(The problem): Lay out these rows as a numbered list, leaving out the blank lines and the pictures.

━━━━━━━━━━━━━━━━━━━━━━━━━━━━━━

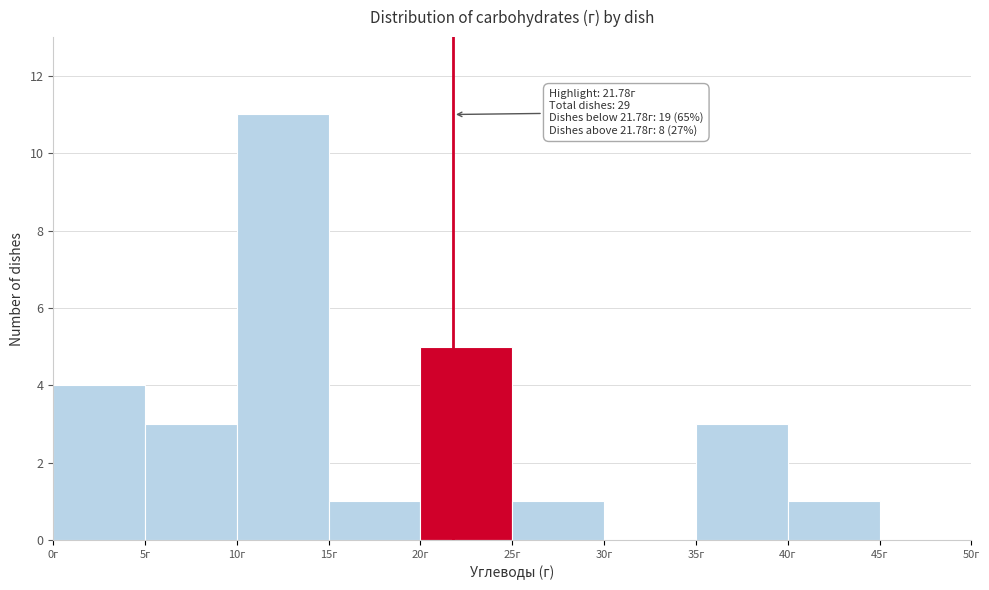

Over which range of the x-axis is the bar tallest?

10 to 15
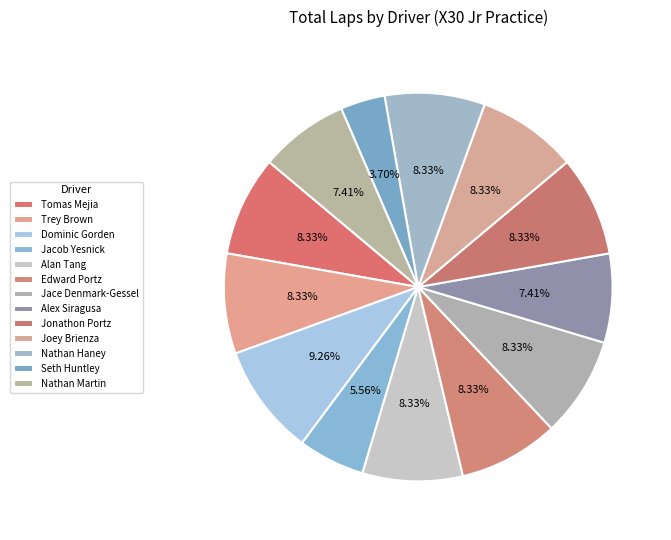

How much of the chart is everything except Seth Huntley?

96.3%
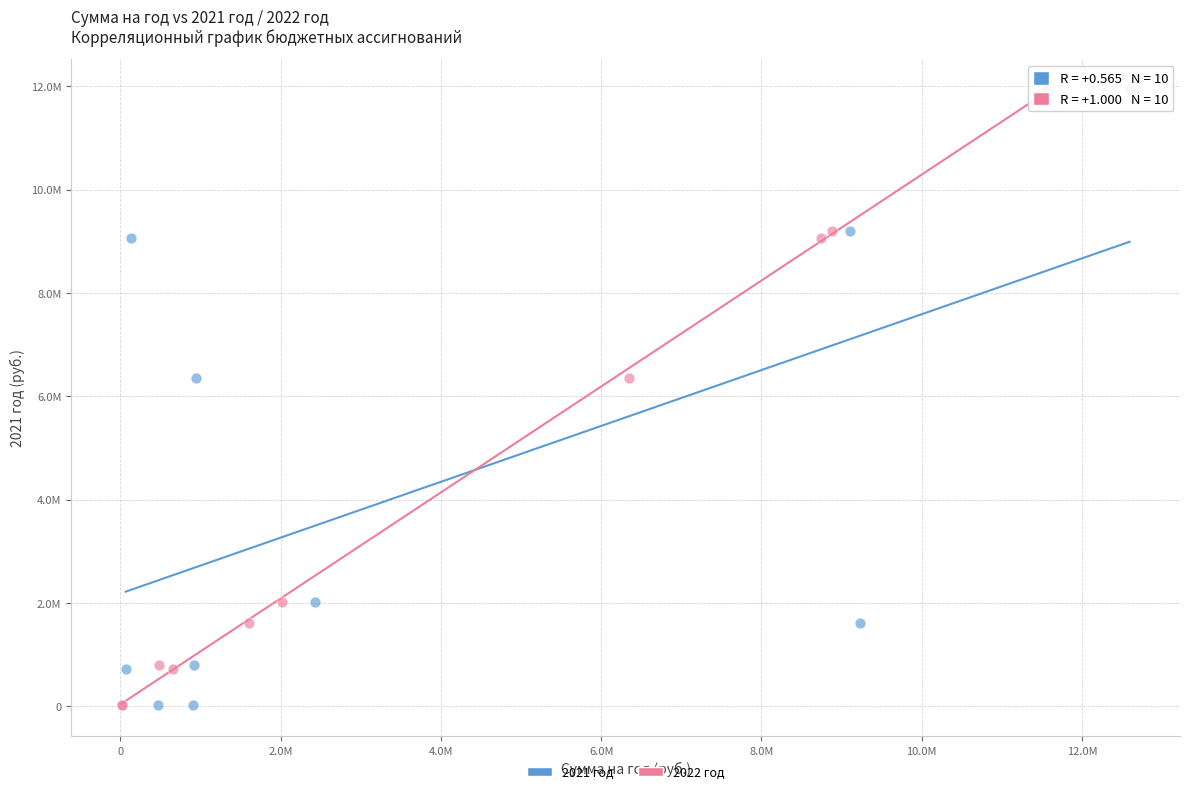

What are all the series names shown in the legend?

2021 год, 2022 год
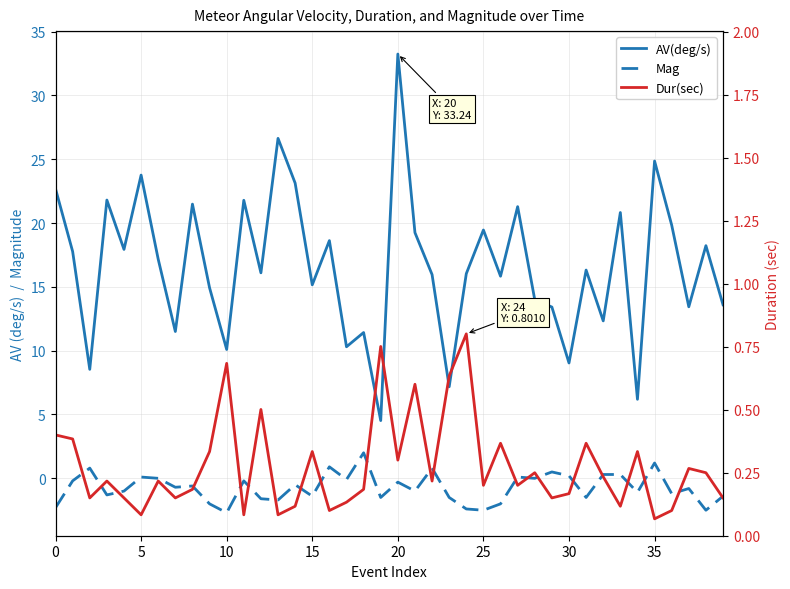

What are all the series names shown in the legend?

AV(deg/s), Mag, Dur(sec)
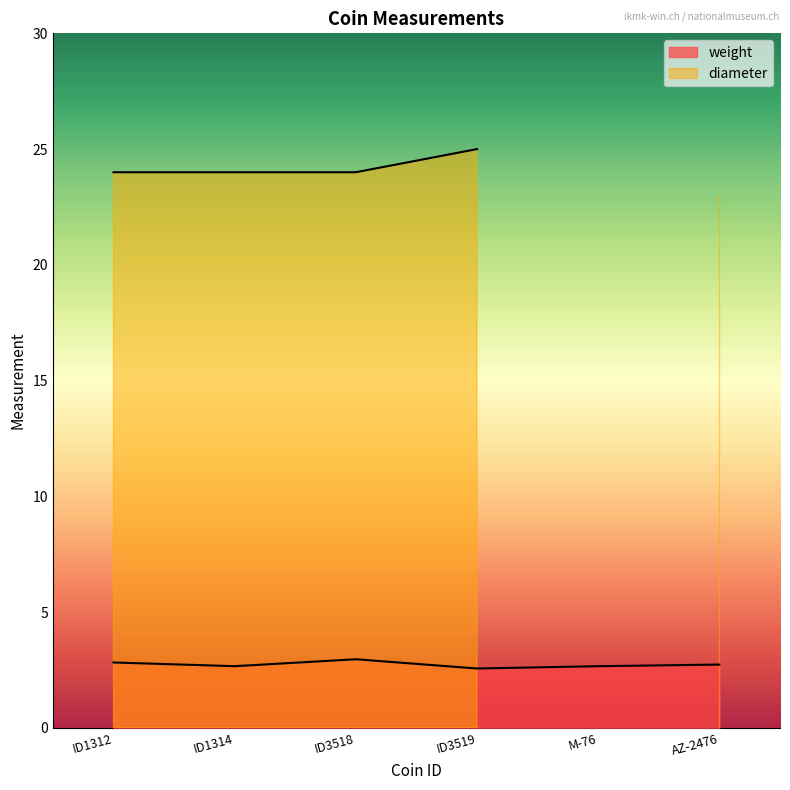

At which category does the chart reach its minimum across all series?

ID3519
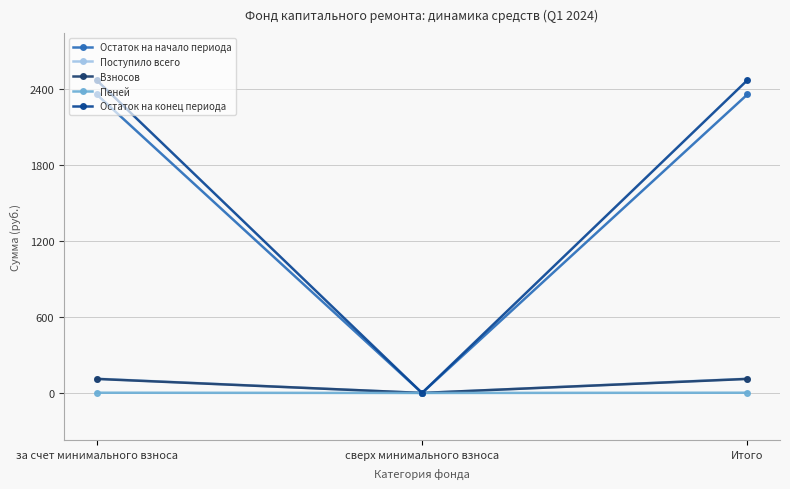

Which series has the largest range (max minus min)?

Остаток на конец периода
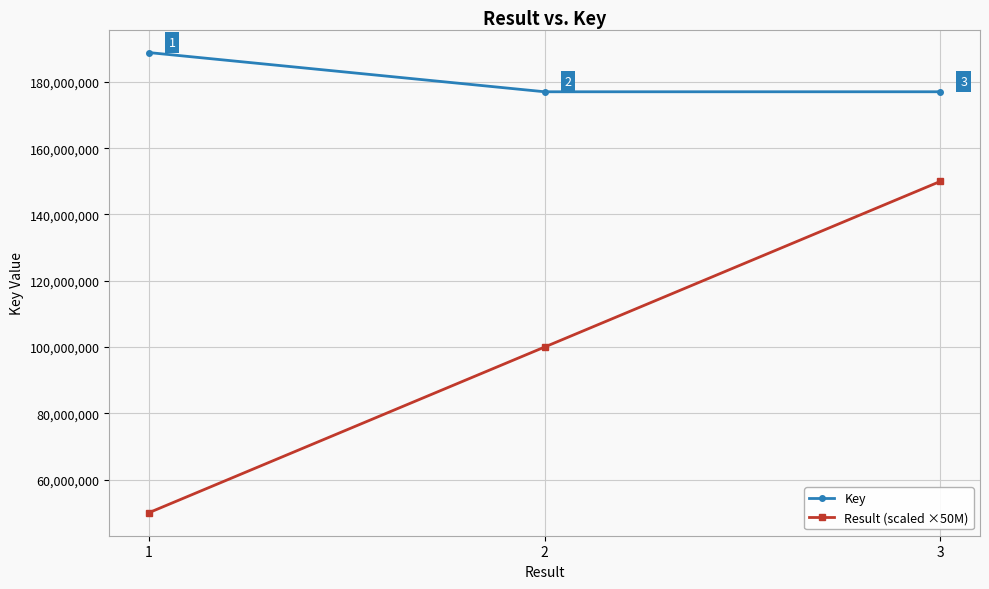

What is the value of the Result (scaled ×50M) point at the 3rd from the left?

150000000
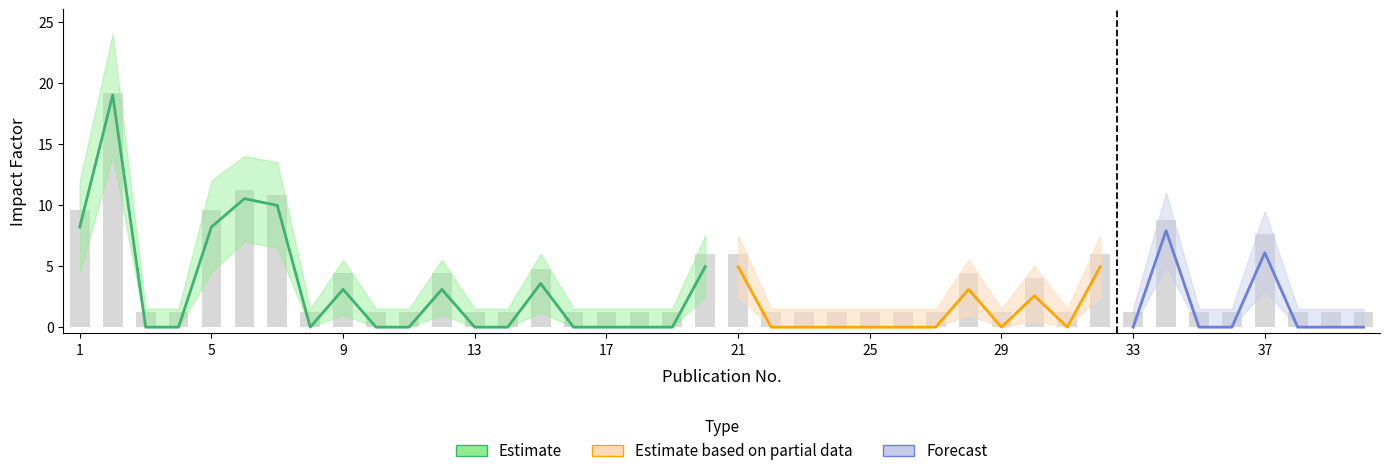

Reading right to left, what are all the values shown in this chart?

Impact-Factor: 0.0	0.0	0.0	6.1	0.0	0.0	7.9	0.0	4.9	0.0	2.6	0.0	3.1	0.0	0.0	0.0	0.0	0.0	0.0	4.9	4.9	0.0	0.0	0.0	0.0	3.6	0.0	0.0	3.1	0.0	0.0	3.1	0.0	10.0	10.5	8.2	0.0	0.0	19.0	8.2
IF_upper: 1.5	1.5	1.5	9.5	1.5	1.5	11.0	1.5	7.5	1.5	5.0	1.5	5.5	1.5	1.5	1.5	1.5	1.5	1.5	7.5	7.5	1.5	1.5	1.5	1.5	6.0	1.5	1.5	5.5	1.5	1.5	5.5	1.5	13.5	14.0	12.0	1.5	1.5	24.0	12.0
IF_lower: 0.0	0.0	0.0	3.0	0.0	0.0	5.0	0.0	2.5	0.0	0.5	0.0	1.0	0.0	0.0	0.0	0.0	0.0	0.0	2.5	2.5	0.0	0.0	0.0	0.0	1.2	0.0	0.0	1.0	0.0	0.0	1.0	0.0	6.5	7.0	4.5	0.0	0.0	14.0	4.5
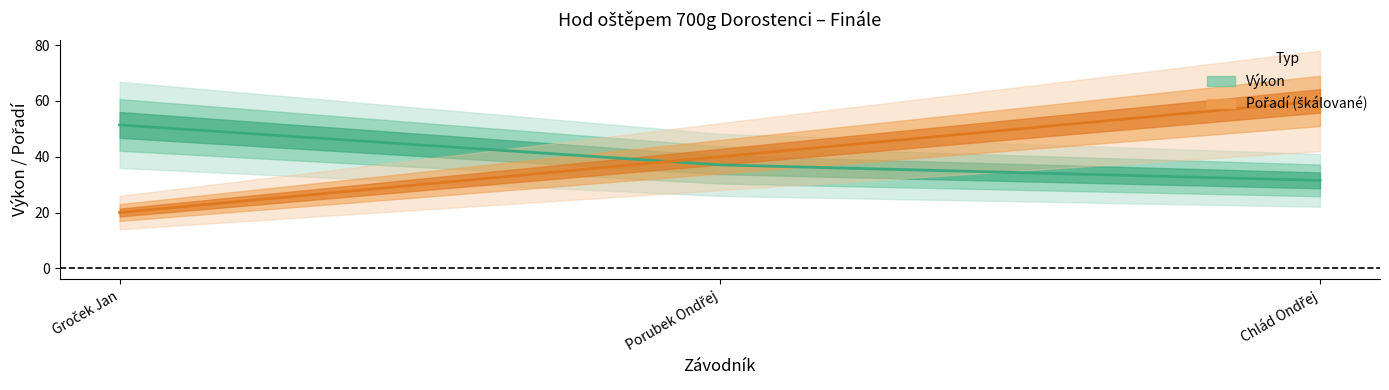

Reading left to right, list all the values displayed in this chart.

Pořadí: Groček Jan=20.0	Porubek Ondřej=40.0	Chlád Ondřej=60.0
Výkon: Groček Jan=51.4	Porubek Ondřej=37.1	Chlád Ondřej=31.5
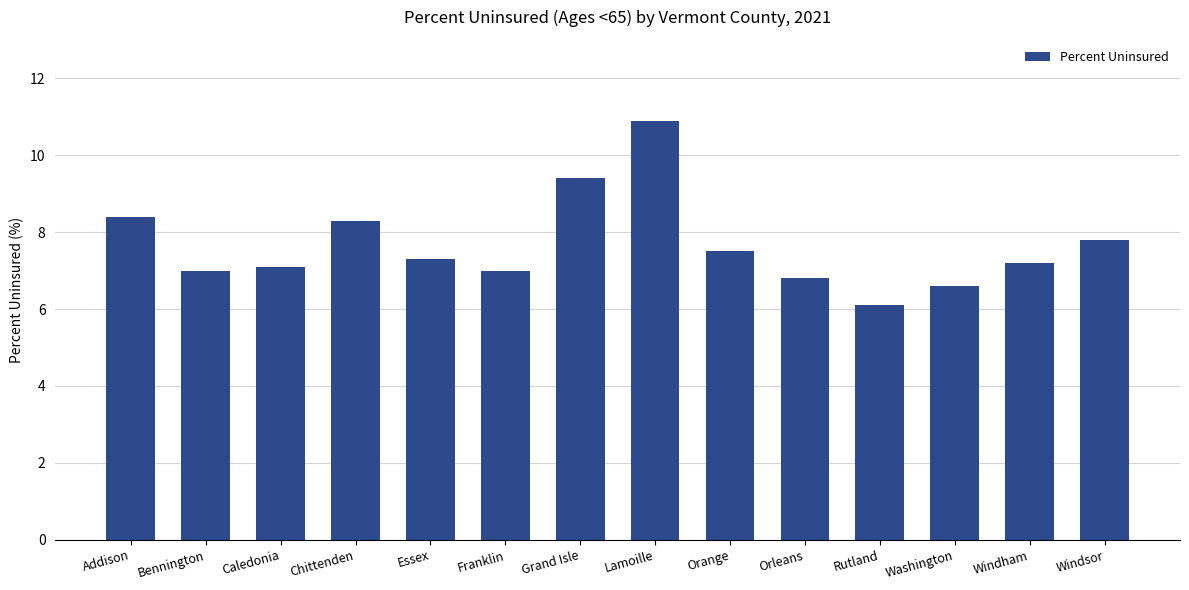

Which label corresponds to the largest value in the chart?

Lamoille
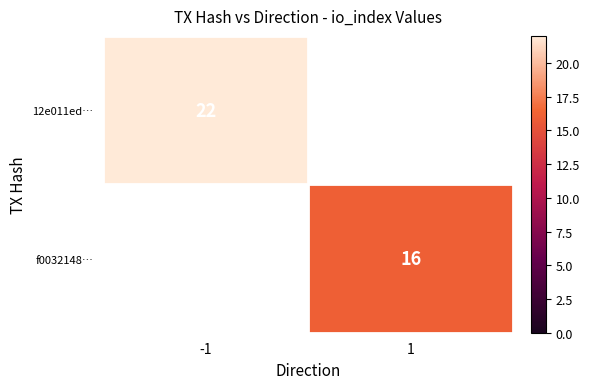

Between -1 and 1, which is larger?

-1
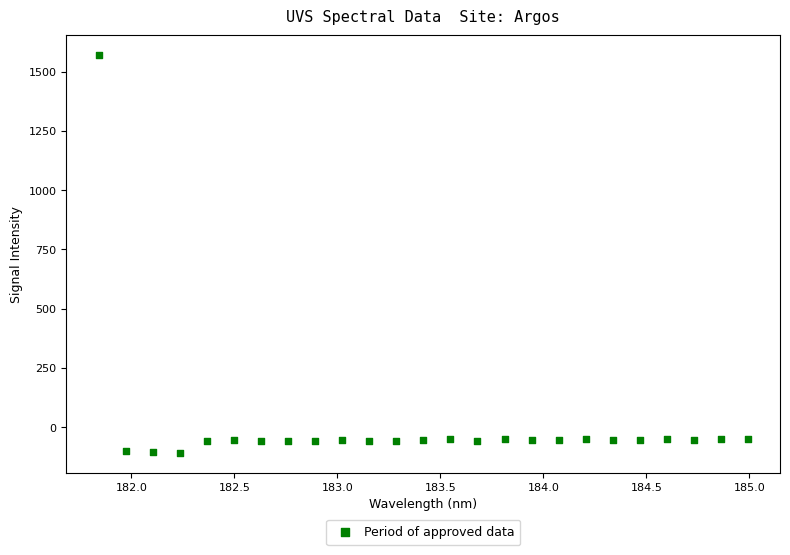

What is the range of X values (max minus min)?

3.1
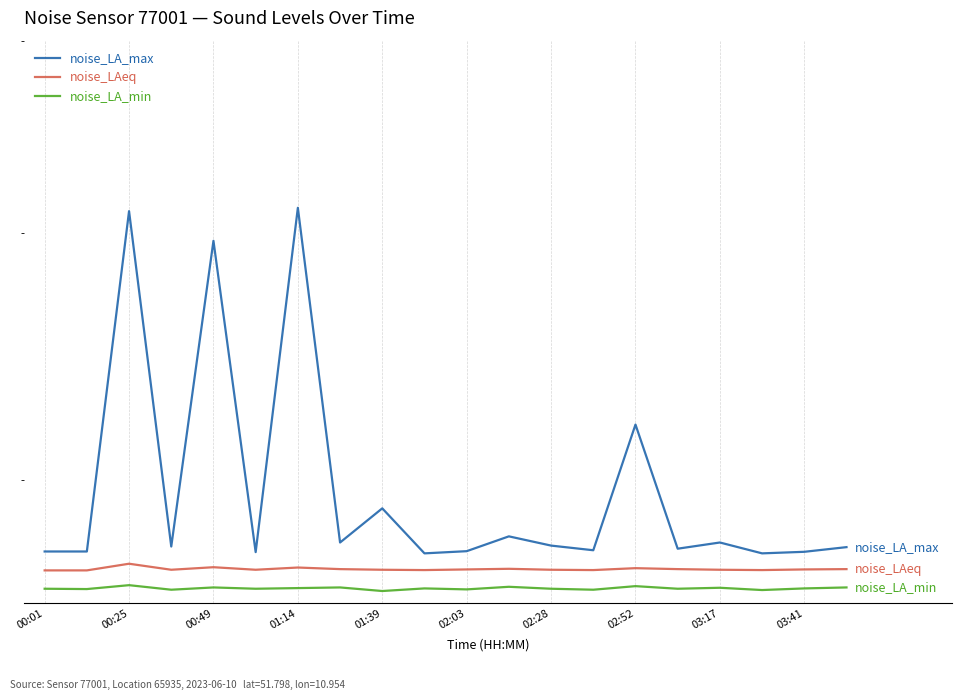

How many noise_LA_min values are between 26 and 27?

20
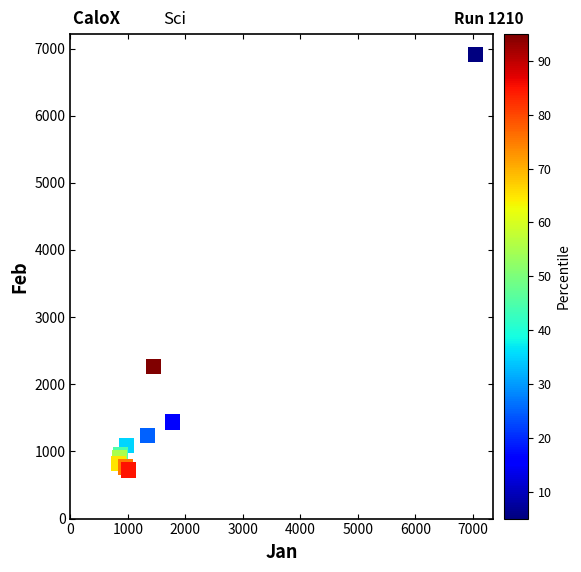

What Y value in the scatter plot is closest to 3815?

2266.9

━━━━━━━━━━━━━━━━━━━━━━━━━━━━━━

(Answer to the exercise):
1. Over which range of the x-axis is the bar tallest?
2. 10 to 15
3. How much of the chart is everything except Seth Huntley?
4. 96.3%
5. What are all the series names shown in the legend?
6. 2021 год, 2022 год
7. What are all the series names shown in the legend?
8. AV(deg/s), Mag, Dur(sec)
9. At which category does the chart reach its minimum across all series?
10. ID3519
11. Which series has the largest range (max minus min)?
12. Остаток на конец периода
13. What is the value of the Result (scaled ×50M) point at the 3rd from the left?
14. 150000000
15. Reading right to left, what are all the values shown in this chart?
16. Impact-Factor: 0.0	0.0	0.0	6.1	0.0	0.0	7.9	0.0	4.9	0.0	2.6	0.0	3.1	0.0	0.0	0.0	0.0	0.0	0.0	4.9	4.9	0.0	0.0	0.0	0.0	3.6	0.0	0.0	3.1	0.0	0.0	3.1	0.0	10.0	10.5	8.2	0.0	0.0	19.0	8.2
17. IF_upper: 1.5	1.5	1.5	9.5	1.5	1.5	11.0	1.5	7.5	1.5	5.0	1.5	5.5	1.5	1.5	1.5	1.5	1.5	1.5	7.5	7.5	1.5	1.5	1.5	1.5	6.0	1.5	1.5	5.5	1.5	1.5	5.5	1.5	13.5	14.0	12.0	1.5	1.5	24.0	12.0
18. IF_lower: 0.0	0.0	0.0	3.0	0.0	0.0	5.0	0.0	2.5	0.0	0.5	0.0	1.0	0.0	0.0	0.0	0.0	0.0	0.0	2.5	2.5	0.0	0.0	0.0	0.0	1.2	0.0	0.0	1.0	0.0	0.0	1.0	0.0	6.5	7.0	4.5	0.0	0.0	14.0	4.5
19. Reading left to right, list all the values displayed in this chart.
20. Pořadí: Groček Jan=20.0	Porubek Ondřej=40.0	Chlád Ondřej=60.0
21. Výkon: Groček Jan=51.4	Porubek Ondřej=37.1	Chlád Ondřej=31.5
22. Which label corresponds to the largest value in the chart?
23. Lamoille
24. Between -1 and 1, which is larger?
25. -1
26. What is the range of X values (max minus min)?
27. 3.1
28. How many noise_LA_min values are between 26 and 27?
29. 20
30. What Y value in the scatter plot is closest to 3815?
31. 2266.9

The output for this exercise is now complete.